The financial worries affect Stacey; he believes he must take care of his family before they lose their land. He and his best friend Moe plan to run away to a sugarcane field to work.

With the help of Mr. Jamison, a white lawyer; Mama, Papa and Caroline Logan (Big Ma) contact police stations in the next couple of towns. Seven months later, they find Stacey several hours away, injured and jailed in a small town in Louisiana. Stacey and Moe were accused of stealing and imprisoned. The Logans are able to rescue them and bring them home.

==Characters==

===The Logan Family===
- Cassie Logan: The Logans' strong-willed daughter. She is ten years old. The story is mainly told from her point of view.
- Stacey Logan: The Logans' eldest son. He is aged 13. He is portrayed as strong-minded and loving towards his family.
- Christopher-John Logan: Stacey and Cassie's younger brother. He is being a rule follower and doesn't like getting in trouble.
- Clayton Chester "Little Man" Logan: Stacey and Cassie's youngest brother. He is very tidy.
- David Logan: The father of the Logan children, known as Papa. He worked on the railroad.
- Mary Logan: The mother in the Logan family. She used to be a school teacher, but now she organizes groups to change society.
- Caroline "Big Ma" Logan: She is the grandmother of the Logan children. She is portrayed as a strong and good-natured woman. Caroline Logan has influenced Cassie Logan by passing on the family stories and history to her. She is a healer.

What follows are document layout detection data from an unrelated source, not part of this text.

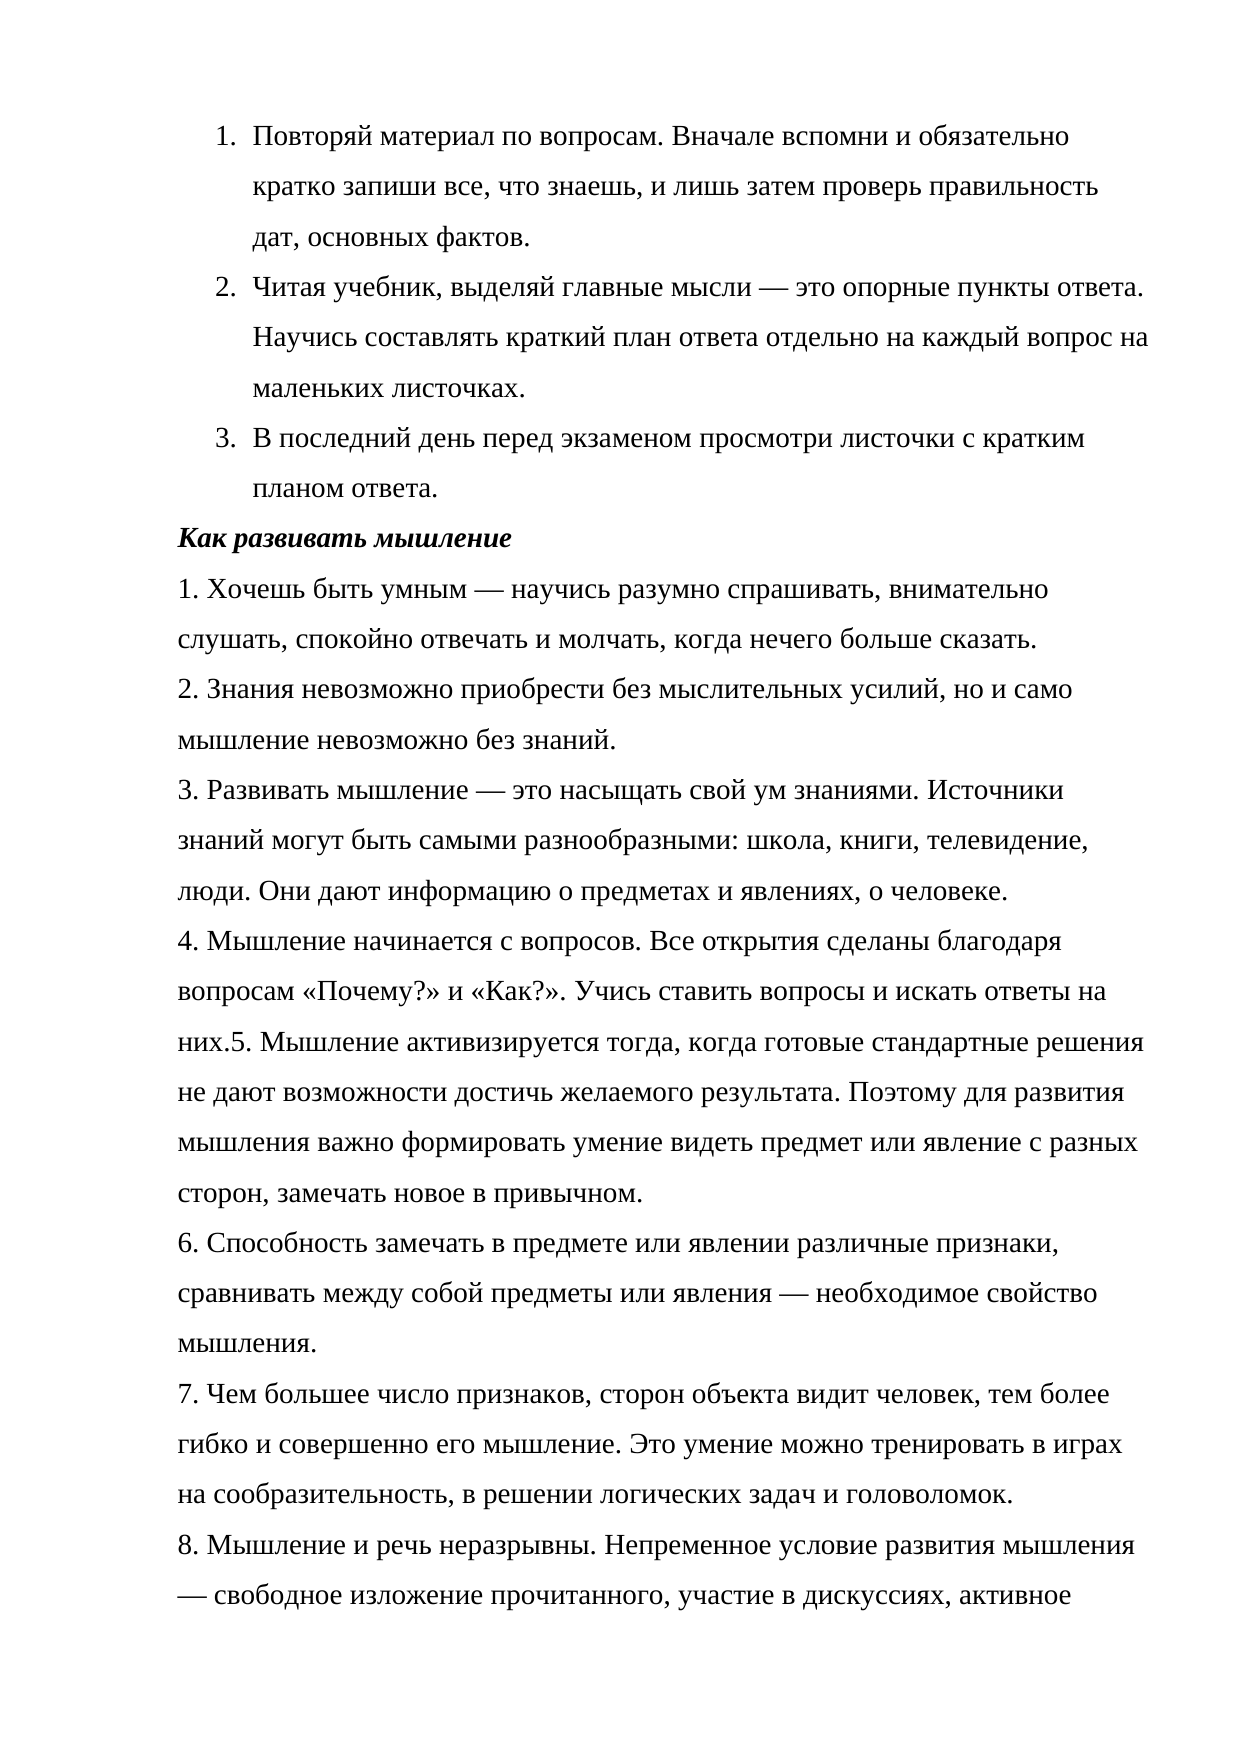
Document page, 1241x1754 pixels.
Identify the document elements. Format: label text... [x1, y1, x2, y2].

list Читая учебник, выделяй главные мысли — это опорные пункты ответа. Научись составлять краткий план ответа отдельно на каждый вопрос на маленьких листочках. [215, 269, 1152, 403]
list В последний день перед экзаменом просмотри листочки с кратким планом ответа. [215, 420, 1152, 504]
text Как развивать мышление [177, 521, 1152, 554]
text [177, 571, 1152, 1611]
list Повторяй материал по вопросам. Вначале вспомни и обязательно кратко запиши все, что знаешь, и лишь затем проверь правильность дат, основных фактов. [215, 118, 1152, 252]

- Hammer Logan: David Logan's older brother and Cassie's uncle. He lives in Chicago because of the racism in Mississippi.

===Other characters===
- Suzella Rankin: Cousin of the Logan family children.
- T.J. Avery: A friend of the Logan children. He gets put on trial for a murder committed by the Simms brothers and is convicted for the murder although he is innocent.

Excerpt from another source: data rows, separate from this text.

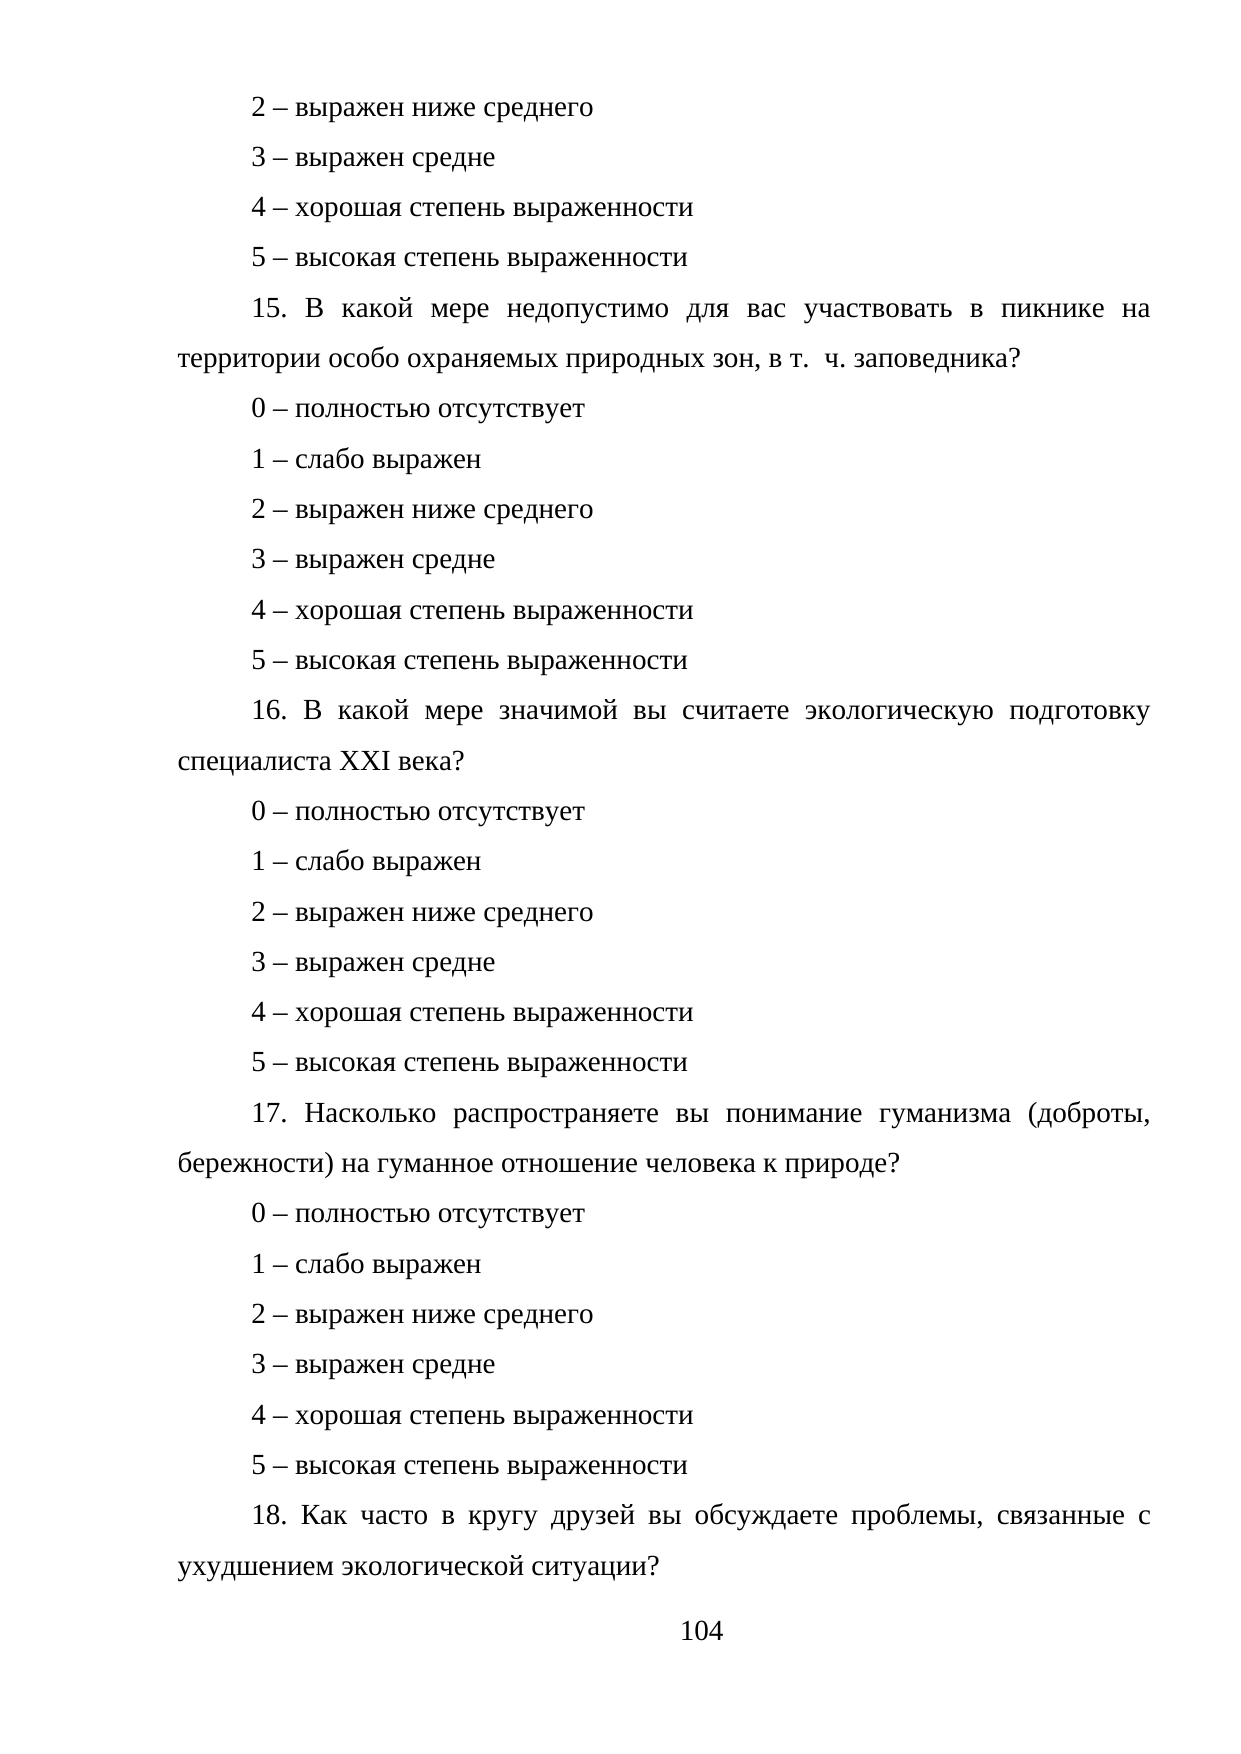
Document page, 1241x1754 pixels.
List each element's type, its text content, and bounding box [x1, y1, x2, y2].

text 5 – высокая степень выраженности [177, 239, 1152, 273]
text 0 – полностью отсутствует [177, 793, 1152, 827]
text 3 – выражен средне [177, 1346, 1152, 1380]
text 5 – высокая степень выраженности [177, 642, 1152, 676]
text 1 – слабо выражен [177, 441, 1152, 474]
text 4 – хорошая степень выраженности [177, 1397, 1152, 1430]
text 5 – высокая степень выраженности [177, 1447, 1152, 1481]
text 2 – выражен ниже среднего [177, 1296, 1152, 1330]
text 1 – слабо выражен [177, 1246, 1152, 1279]
text 0 – полностью отсутствует [177, 1196, 1152, 1229]
text 4 – хорошая степень выраженности [177, 189, 1152, 223]
text 0 – полностью отсутствует [177, 391, 1152, 424]
text 3 – выражен средне [177, 944, 1152, 977]
text 2 – выражен ниже среднего [177, 491, 1152, 525]
text 2 – выражен ниже среднего [177, 89, 1152, 122]
text 4 – хорошая степень выраженности [177, 592, 1152, 625]
text 2 – выражен ниже среднего [177, 894, 1152, 927]
text 17. Насколько распространяете вы понимание гуманизма (доброты, бережности) на гуманное отношение человека к природе? [177, 1095, 1152, 1179]
text 4 – хорошая степень выраженности [177, 994, 1152, 1028]
text 5 – высокая степень выраженности [177, 1044, 1152, 1078]
text 3 – выражен средне [177, 139, 1152, 172]
text 3 – выражен средне [177, 541, 1152, 575]
text 15. В какой мере недопустимо для вас участвовать в пикнике на территории особо охраняемых природных зон, в т. ч. заповедника? [177, 290, 1152, 374]
text 1 – слабо выражен [177, 843, 1152, 877]
text 18. Как часто в кругу друзей вы обсуждаете проблемы, связанные с ухудшением экологической ситуации? [177, 1497, 1152, 1581]
text 16. В какой мере значимой вы считаете экологическую подготовку специалиста XXI века? [177, 692, 1152, 776]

- Jeremy Simms: A white teenager who is friends with the Logan children.
- Mr. Wade Jamison: A white lawyer that supports the Logans and other black families in their town. He tried to defend T.J. at his trial.

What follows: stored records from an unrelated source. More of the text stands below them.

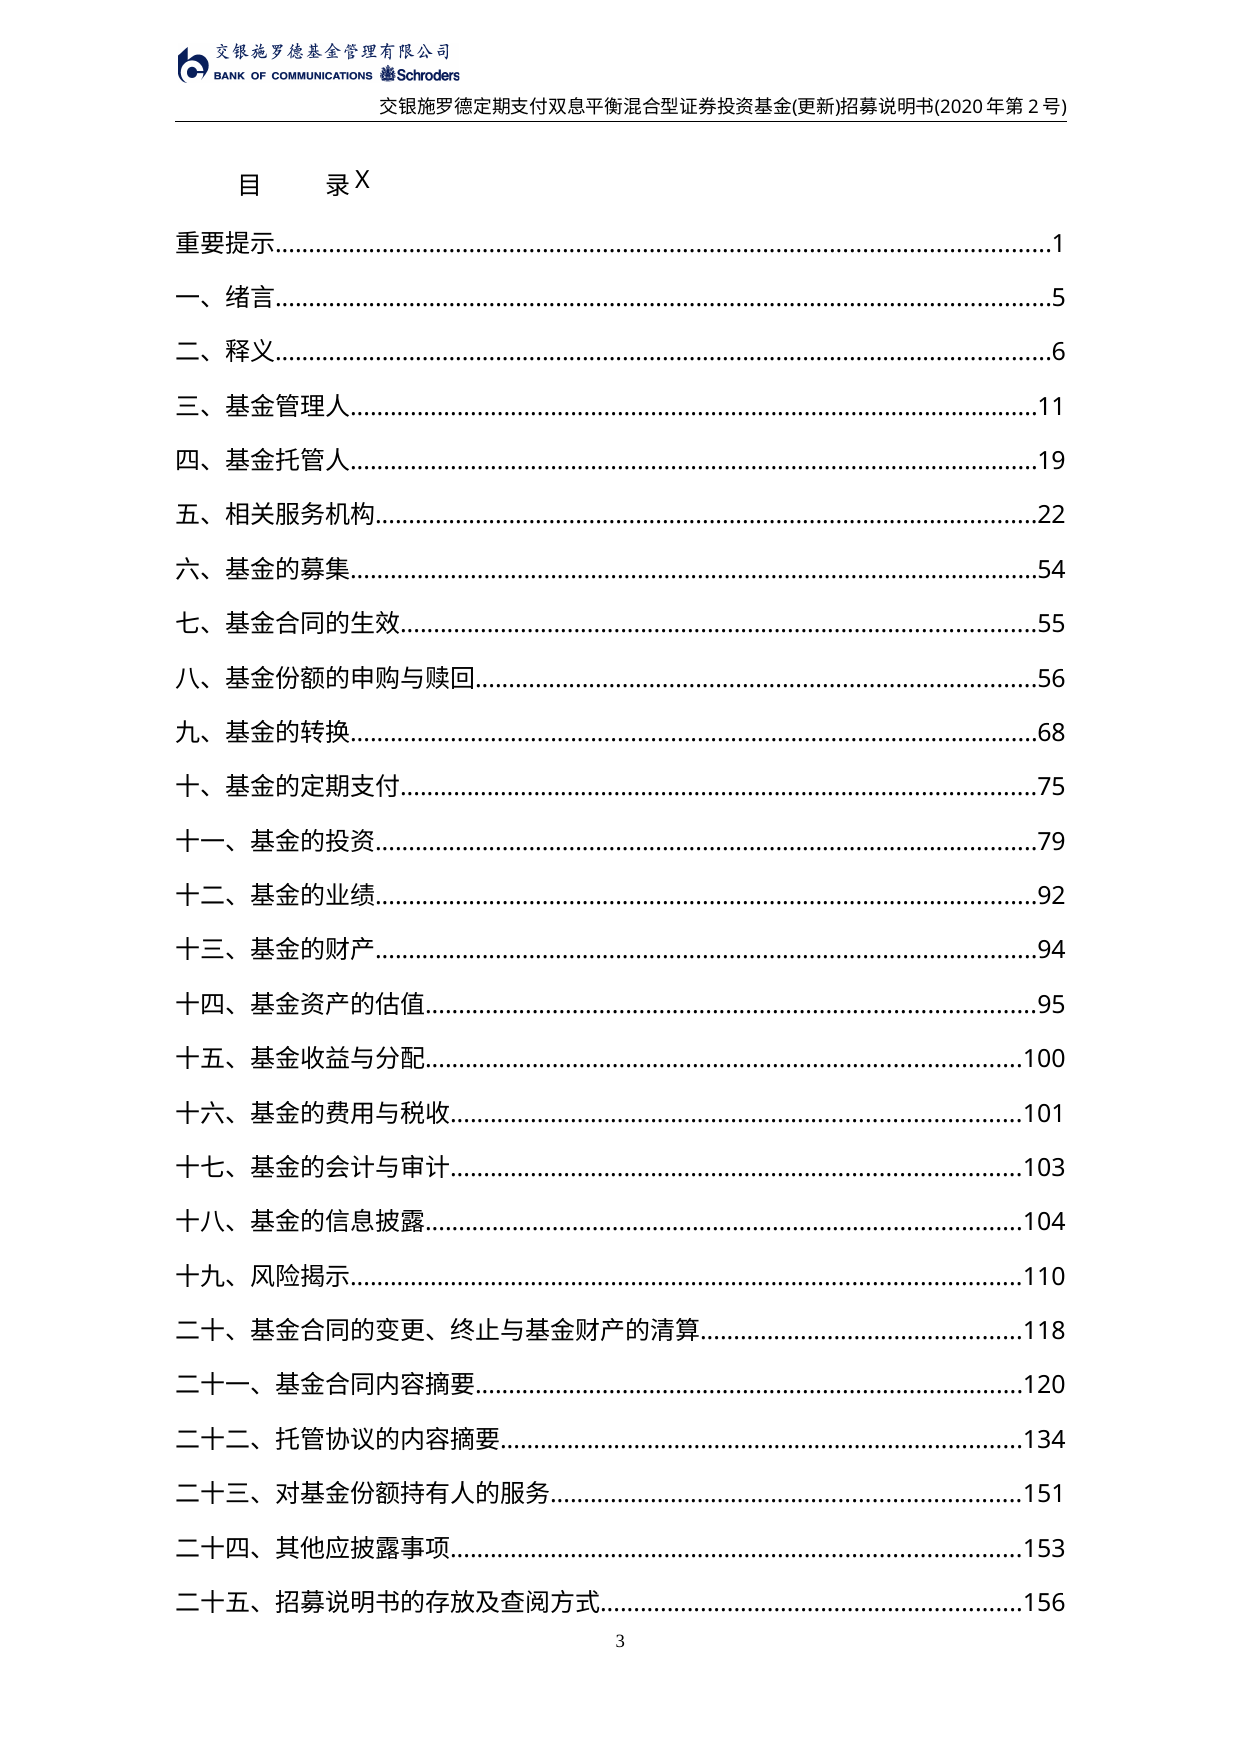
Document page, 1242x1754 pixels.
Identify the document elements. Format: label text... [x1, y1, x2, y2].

text 九、基金的转换 68 [175, 712, 1067, 749]
text 十、基金的定期支付 75 [175, 767, 1067, 803]
text 二十一、基金合同内容摘要 120 [175, 1365, 1067, 1401]
text 四、基金托管人 19 [175, 441, 1067, 477]
picture [178, 43, 460, 83]
text 十八、基金的信息披露 104 [175, 1202, 1067, 1238]
text 十二、基金的业绩 92 [175, 876, 1067, 912]
text 二十五、招募说明书的存放及查阅方式 156 [175, 1582, 1067, 1619]
text 十九、风险揭示 110 [175, 1256, 1067, 1292]
text 十六、基金的费用与税收 101 [175, 1093, 1067, 1129]
text 二十三、对基金份额持有人的服务 151 [175, 1474, 1067, 1510]
text 三、基金管理人 11 [175, 386, 1067, 422]
text 八、基金份额的申购与赎回 56 [175, 658, 1067, 694]
text 一、绪言 5 [175, 277, 1067, 314]
text 重要提示 1 [175, 223, 1067, 259]
text 十三、基金的财产 94 [175, 930, 1067, 966]
text 十四、基金资产的估值 95 [175, 984, 1067, 1021]
text 六、基金的募集 54 [175, 549, 1067, 586]
text 十五、基金收益与分配 100 [175, 1039, 1067, 1075]
text 二十、基金合同的变更、终止与基金财产的清算 118 [175, 1311, 1067, 1347]
text 十一、基金的投资 79 [175, 821, 1067, 857]
text 七、基金合同的生效 55 [175, 604, 1067, 640]
text 二十二、托管协议的内容摘要 134 [175, 1419, 1067, 1456]
text 五、相关服务机构 22 [175, 495, 1067, 531]
text 二十四、其他应披露事项 153 [175, 1528, 1067, 1564]
text 十七、基金的会计与审计 103 [175, 1147, 1067, 1184]
text 二、释义 6 [175, 332, 1067, 368]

- Cousin Bud: The father of Suzella and married to a white woman. He is also Mary's (Mama's) nephew.
- Lottie: She is the sister of Mary Logan.
- Lee Annie: An elderly black woman that had an urge to learn about the history of the U.S. and go and register to vote. Ms. Lee Annie is like family to the Logans.
- Mr. Morrison: A member of the Logan family after he was fired from his job. His family died when he was young.
- Moe Turner: A sharecropper and has his cotton plowed. He also ran away with Stacy to go work at the sugarcane fields.
- Harlan Granger: A white landowner who makes life difficult for the sharecroppers.
- The Barnetts: A couple that owns a store in Strawberry that people shop at. Jim Lee, the husband, is killed in a robbery by the Simms brothers. Mrs. Barnett accuses T.J. of the murder because he was the only unmasked character in the crime.
- Mr. Farnsworth: A government agent that tells the Turners that he must plow up their cotton.
- Sheriff Dobbs: The sheriff of a town in Louisiana. He helps the Logans locate Stacey when he runs away.
- The Averys: T.J.'s family including his father, Joe, his mother, his younger brother Claude, and his two sisters. Friends with the Logan's.